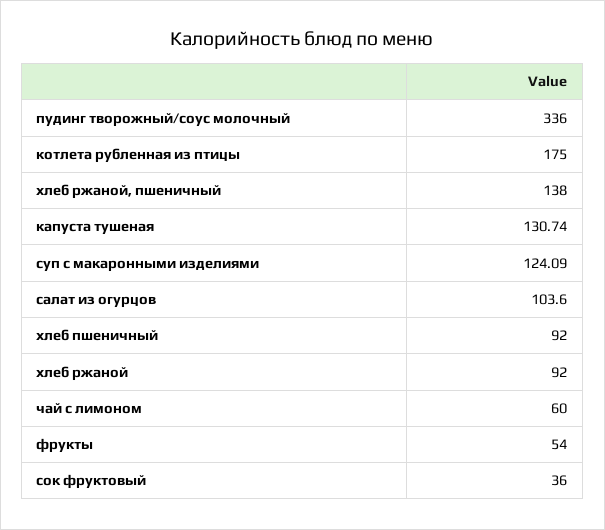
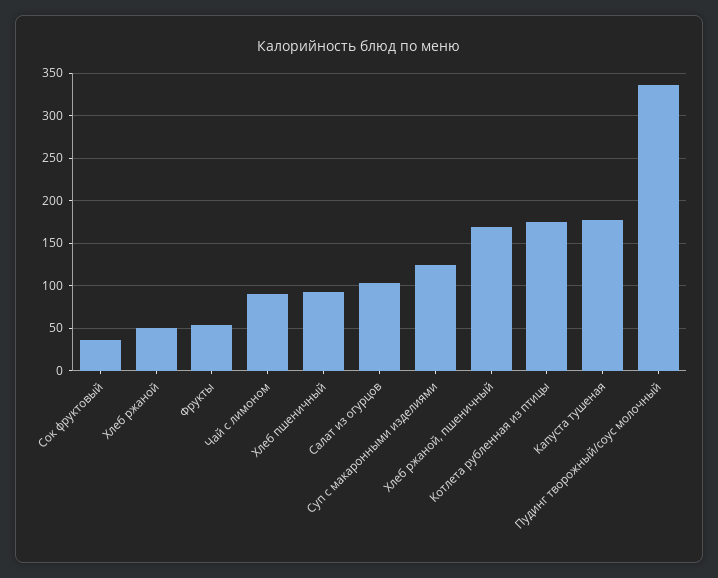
  {
    "пудинг творожный/соус молочный": 336,
    "котлета рубленная из птицы": 175,
-   "хлеб ржаной, пшеничный": 138,
+   "хлеб ржаной, пшеничный": 170,
-   "капуста тушеная": 130.74,
+   "капуста тушеная": 180,
    "суп с макаронными изделиями": 124.09,
    "салат из огурцов": 103.6,
    "хлеб пшеничный": 92,
-   "хлеб ржаной": 92,
+   "хлеб ржаной": 50,
-   "чай с лимоном": 60,
+   "чай с лимоном": 90,
    "фрукты": 54,
    "сок фруктовый": 36
  }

== == ==

→ Problem details: Without including any picture, restate every entry above exactly.

→ Answer for this exercise:
  {
    "пудинг творожный/соус молочный": 336,
    "котлета рубленная из птицы": 175,
-   "хлеб ржаной, пшеничный": 138,
+   "хлеб ржаной, пшеничный": 170,
-   "капуста тушеная": 130.74,
+   "капуста тушеная": 180,
    "суп с макаронными изделиями": 124.09,
    "салат из огурцов": 103.6,
    "хлеб пшеничный": 92,
-   "хлеб ржаной": 92,
+   "хлеб ржаной": 50,
-   "чай с лимоном": 60,
+   "чай с лимоном": 90,
    "фрукты": 54,
    "сок фруктовый": 36
  }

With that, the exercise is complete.